- PROVIDED TEXT:
IP-Adapter + LoRA for product catalog rendering — putting shop items on AI characters – Discover

📦 Runnable workflow: github.com/sm1ck/honeychat/tree/main/tutorial/04-ipadapter — a ComfyUI workflow.json (with <tune> placeholders for IP-Adapter weight/end_at) plus a stdlib Python client that posts it to your ComfyUI instance and saves the output.

In the previous post I argued that LoRA per character is often the strongest fit for visual identity. But what happens when you want to render that character wearing a specific item — a shop product, a user-uploaded outfit, a gift from another user?

LoRA helps stabilize the character. To also preserve an arbitrary reference image, IP-Adapter is a common fit. Those two techniques can compete unless you configure them carefully.

TL;DR

LoRA stabilizes the character's face. IP-Adapter pulls features from a reference image. If both are too strong late in sampling, the face can drift toward the reference.

- TO-DO LIST:
a - In the post on IP-Adapter and LoRA, the ComfyUI workflow.json has placeholders for which two settings?
b - Extend the post on combining IP-Adapter with LoRA, picking up right after its last sentence.
The records that come next play no part in this work.

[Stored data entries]
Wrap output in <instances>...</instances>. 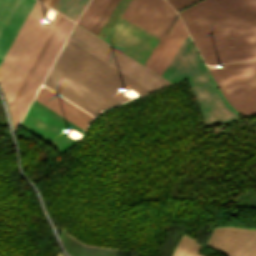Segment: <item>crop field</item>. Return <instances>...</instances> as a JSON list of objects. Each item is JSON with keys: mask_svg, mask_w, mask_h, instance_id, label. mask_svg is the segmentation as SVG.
Returning <instances> with one entry per match:
<instances>
[{"mask_svg": "<svg viewBox=\"0 0 256 256\" xmlns=\"http://www.w3.org/2000/svg\"><path fill=\"white\" fill-rule=\"evenodd\" d=\"M89 0H57L52 8L76 21Z\"/></svg>", "mask_w": 256, "mask_h": 256, "instance_id": "obj_14", "label": "crop field"}, {"mask_svg": "<svg viewBox=\"0 0 256 256\" xmlns=\"http://www.w3.org/2000/svg\"><path fill=\"white\" fill-rule=\"evenodd\" d=\"M48 7L36 0L19 33L0 65V87L8 107L56 23L43 20Z\"/></svg>", "mask_w": 256, "mask_h": 256, "instance_id": "obj_5", "label": "crop field"}, {"mask_svg": "<svg viewBox=\"0 0 256 256\" xmlns=\"http://www.w3.org/2000/svg\"><path fill=\"white\" fill-rule=\"evenodd\" d=\"M55 1H56V0H44L43 3H45V4H47V5H49V6L52 7V5L54 4Z\"/></svg>", "mask_w": 256, "mask_h": 256, "instance_id": "obj_19", "label": "crop field"}, {"mask_svg": "<svg viewBox=\"0 0 256 256\" xmlns=\"http://www.w3.org/2000/svg\"><path fill=\"white\" fill-rule=\"evenodd\" d=\"M90 53L110 64L149 90H157L170 84L141 64L106 44L94 35L75 25L69 38Z\"/></svg>", "mask_w": 256, "mask_h": 256, "instance_id": "obj_6", "label": "crop field"}, {"mask_svg": "<svg viewBox=\"0 0 256 256\" xmlns=\"http://www.w3.org/2000/svg\"><path fill=\"white\" fill-rule=\"evenodd\" d=\"M109 1L92 0L77 23L90 31Z\"/></svg>", "mask_w": 256, "mask_h": 256, "instance_id": "obj_13", "label": "crop field"}, {"mask_svg": "<svg viewBox=\"0 0 256 256\" xmlns=\"http://www.w3.org/2000/svg\"><path fill=\"white\" fill-rule=\"evenodd\" d=\"M35 0H20L0 35V63L18 33Z\"/></svg>", "mask_w": 256, "mask_h": 256, "instance_id": "obj_12", "label": "crop field"}, {"mask_svg": "<svg viewBox=\"0 0 256 256\" xmlns=\"http://www.w3.org/2000/svg\"><path fill=\"white\" fill-rule=\"evenodd\" d=\"M40 1H42V2H43V0H40Z\"/></svg>", "mask_w": 256, "mask_h": 256, "instance_id": "obj_21", "label": "crop field"}, {"mask_svg": "<svg viewBox=\"0 0 256 256\" xmlns=\"http://www.w3.org/2000/svg\"><path fill=\"white\" fill-rule=\"evenodd\" d=\"M119 1L120 0H111L109 2V4L105 8L101 16L99 17V19L91 29V32L97 35V33L99 32V30L101 29L105 21L108 19V17L110 16V14L112 13V11L114 10V8L116 7Z\"/></svg>", "mask_w": 256, "mask_h": 256, "instance_id": "obj_17", "label": "crop field"}, {"mask_svg": "<svg viewBox=\"0 0 256 256\" xmlns=\"http://www.w3.org/2000/svg\"><path fill=\"white\" fill-rule=\"evenodd\" d=\"M187 35L183 24L178 18L147 67L161 75Z\"/></svg>", "mask_w": 256, "mask_h": 256, "instance_id": "obj_11", "label": "crop field"}, {"mask_svg": "<svg viewBox=\"0 0 256 256\" xmlns=\"http://www.w3.org/2000/svg\"><path fill=\"white\" fill-rule=\"evenodd\" d=\"M161 76L172 83L188 78L205 127L242 118L221 95L189 36Z\"/></svg>", "mask_w": 256, "mask_h": 256, "instance_id": "obj_4", "label": "crop field"}, {"mask_svg": "<svg viewBox=\"0 0 256 256\" xmlns=\"http://www.w3.org/2000/svg\"><path fill=\"white\" fill-rule=\"evenodd\" d=\"M176 10L196 1V0H166Z\"/></svg>", "mask_w": 256, "mask_h": 256, "instance_id": "obj_18", "label": "crop field"}, {"mask_svg": "<svg viewBox=\"0 0 256 256\" xmlns=\"http://www.w3.org/2000/svg\"><path fill=\"white\" fill-rule=\"evenodd\" d=\"M183 235L173 256H201V244ZM207 246L215 248L226 256H256V230L233 227L215 228Z\"/></svg>", "mask_w": 256, "mask_h": 256, "instance_id": "obj_7", "label": "crop field"}, {"mask_svg": "<svg viewBox=\"0 0 256 256\" xmlns=\"http://www.w3.org/2000/svg\"><path fill=\"white\" fill-rule=\"evenodd\" d=\"M178 14L205 62L256 58V0H202ZM223 66L210 72L225 98L241 115L256 113V61Z\"/></svg>", "mask_w": 256, "mask_h": 256, "instance_id": "obj_1", "label": "crop field"}, {"mask_svg": "<svg viewBox=\"0 0 256 256\" xmlns=\"http://www.w3.org/2000/svg\"><path fill=\"white\" fill-rule=\"evenodd\" d=\"M73 24V22L64 17L55 36L53 37L50 45L48 46L44 56L42 57L39 65L37 66L34 74L32 75L28 85L26 86L23 94L21 95L11 114L14 130L20 122L23 114L25 113L29 103L31 102L34 94L36 93L39 85L41 84Z\"/></svg>", "mask_w": 256, "mask_h": 256, "instance_id": "obj_9", "label": "crop field"}, {"mask_svg": "<svg viewBox=\"0 0 256 256\" xmlns=\"http://www.w3.org/2000/svg\"><path fill=\"white\" fill-rule=\"evenodd\" d=\"M19 0H0V33Z\"/></svg>", "mask_w": 256, "mask_h": 256, "instance_id": "obj_16", "label": "crop field"}, {"mask_svg": "<svg viewBox=\"0 0 256 256\" xmlns=\"http://www.w3.org/2000/svg\"><path fill=\"white\" fill-rule=\"evenodd\" d=\"M62 19H63V16L60 15V17H59L57 23L55 24V26H54L52 32L50 33V35H49V37H48L46 43L44 44V46H43L41 52L39 53V55H38L36 61L34 62V64H33L32 68H31V70L29 71V73H28L26 79L24 80V82H23V84H22L20 90L18 91V93H17L15 99L13 100V102H12L10 108H9L10 113L12 112L14 106L16 105V103H17V101H18L20 95L22 94V92H23L25 86L27 85V83H28V81H29L31 75L33 74V72H34L36 66L38 65V63H39L41 57L43 56V54H44V52H45L47 46L49 45V43H50L52 37L54 36V34H55V32H56L58 26H59L60 23H61Z\"/></svg>", "mask_w": 256, "mask_h": 256, "instance_id": "obj_15", "label": "crop field"}, {"mask_svg": "<svg viewBox=\"0 0 256 256\" xmlns=\"http://www.w3.org/2000/svg\"><path fill=\"white\" fill-rule=\"evenodd\" d=\"M57 256H61L60 254H57Z\"/></svg>", "mask_w": 256, "mask_h": 256, "instance_id": "obj_20", "label": "crop field"}, {"mask_svg": "<svg viewBox=\"0 0 256 256\" xmlns=\"http://www.w3.org/2000/svg\"><path fill=\"white\" fill-rule=\"evenodd\" d=\"M34 100L20 126L64 153L69 146L76 142L67 136L64 130L73 128L79 133H82L83 130Z\"/></svg>", "mask_w": 256, "mask_h": 256, "instance_id": "obj_8", "label": "crop field"}, {"mask_svg": "<svg viewBox=\"0 0 256 256\" xmlns=\"http://www.w3.org/2000/svg\"><path fill=\"white\" fill-rule=\"evenodd\" d=\"M43 84L94 116L129 99L122 87L150 92L68 39Z\"/></svg>", "mask_w": 256, "mask_h": 256, "instance_id": "obj_2", "label": "crop field"}, {"mask_svg": "<svg viewBox=\"0 0 256 256\" xmlns=\"http://www.w3.org/2000/svg\"><path fill=\"white\" fill-rule=\"evenodd\" d=\"M175 15L164 0H131L121 16L161 37ZM121 16L105 41L143 64L160 37Z\"/></svg>", "mask_w": 256, "mask_h": 256, "instance_id": "obj_3", "label": "crop field"}, {"mask_svg": "<svg viewBox=\"0 0 256 256\" xmlns=\"http://www.w3.org/2000/svg\"><path fill=\"white\" fill-rule=\"evenodd\" d=\"M52 92L45 87H41L35 100L84 130L87 123L92 119V116Z\"/></svg>", "mask_w": 256, "mask_h": 256, "instance_id": "obj_10", "label": "crop field"}]
</instances>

- OUTPUTS IN ORDER:
a - The IP-Adapter weight and end_at.

b -
Balance: moderate IP-Adapter weight (lower half of 0–1) with early handoff (IP-Adapter releases control before the final denoising steps). The final steps belong to the LoRA.
A useful node order: Checkpoint → LoRA → FreeU → IP-Adapter → KSampler. Feeding IP-Adapter into the model conditioning after LoRA lets LoRA reassert on late steps.

Render your first outfit preview

This section walks you from clone to a generated image in under ten minutes.

1. Prereqs

A running ComfyUI instance (local GPU, rented box, or a friend's)
ComfyUI_IPAdapter_plus installed in it
ip-adapter-plus_sdxl_vit-h.safetensors in models/ipadapter/
CLIP-ViT-H-14-laion2B-s32B-b79K.safetensors in models/clip_vision/
Your own SDXL base checkpoint
A character LoRA — if you don't have one, go through the previous article first

2. Clone and install the client

git clone https://github.com/sm1ck/honeychat
cd honeychat/tutorial/04-ipadapter
pip install -e .

3. Put your outfit reference next to the client

Anything flat-lay, clean-background works best. ./my-dress.png for this example.

4. Run — start at the middle of both tuning ranges

export COMFY_URL=http://localhost:8188
export REFERENCE_IMAGE=./my-dress.png
export CHECKPOINT=your-sdxl-base.safetensors
export LORA=your-character-v1.safetensors
export IPADAPTER_WEIGHT=0.4      # lower half of 0–1
export IPADAPTER_END_AT=0.8      # upper half of 0–1

python client.py

Output lands in ./out/outfit_preview_<n>.png. First run should usually show your character wearing something that resembles the reference dress.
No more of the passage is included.